-- TASK STATEMENT --
Copy out exactly the lines below that run from the one holding "căsnicie! Vestea momentului în" to the one holding "Prosport.ro", keeping both of those lines and no others.

----- RECORDS FOR PROCESSING -----

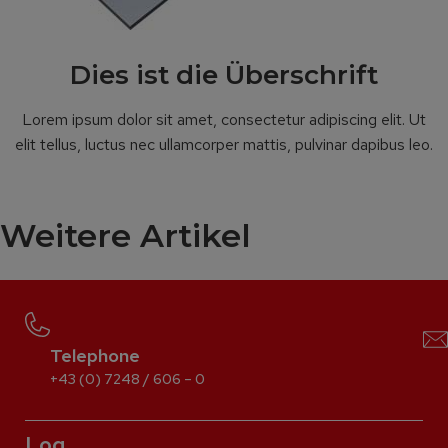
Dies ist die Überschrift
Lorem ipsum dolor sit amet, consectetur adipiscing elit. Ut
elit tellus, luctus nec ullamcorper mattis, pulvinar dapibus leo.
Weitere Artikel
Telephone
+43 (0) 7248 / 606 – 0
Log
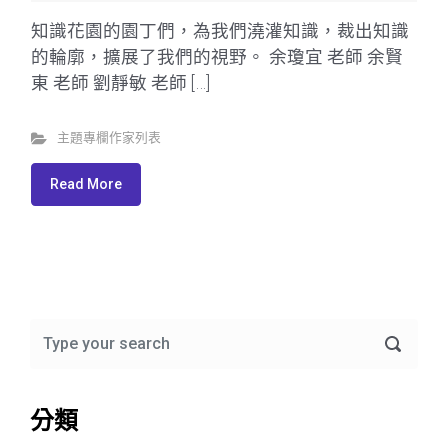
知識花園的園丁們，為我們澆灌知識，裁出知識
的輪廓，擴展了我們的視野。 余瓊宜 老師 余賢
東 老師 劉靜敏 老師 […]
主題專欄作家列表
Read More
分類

-----
----- RECORDS FOR PROCESSING -----

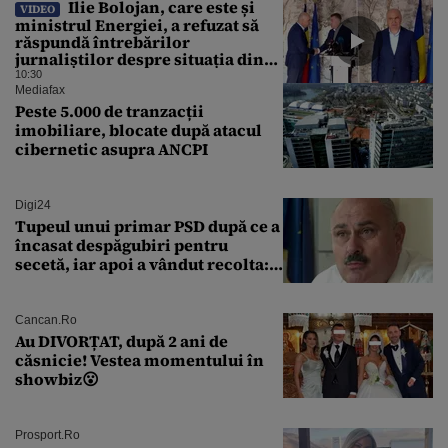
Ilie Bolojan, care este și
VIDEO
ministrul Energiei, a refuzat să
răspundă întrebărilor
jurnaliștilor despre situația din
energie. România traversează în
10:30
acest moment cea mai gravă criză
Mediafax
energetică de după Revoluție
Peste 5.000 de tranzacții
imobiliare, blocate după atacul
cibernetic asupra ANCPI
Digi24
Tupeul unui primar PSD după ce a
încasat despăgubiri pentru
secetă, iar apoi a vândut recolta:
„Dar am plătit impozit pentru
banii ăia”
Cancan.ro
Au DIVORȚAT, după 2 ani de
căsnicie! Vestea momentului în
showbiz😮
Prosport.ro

-----

-- RESPONSE --
căsnicie! Vestea momentului în
showbiz😮
Prosport.ro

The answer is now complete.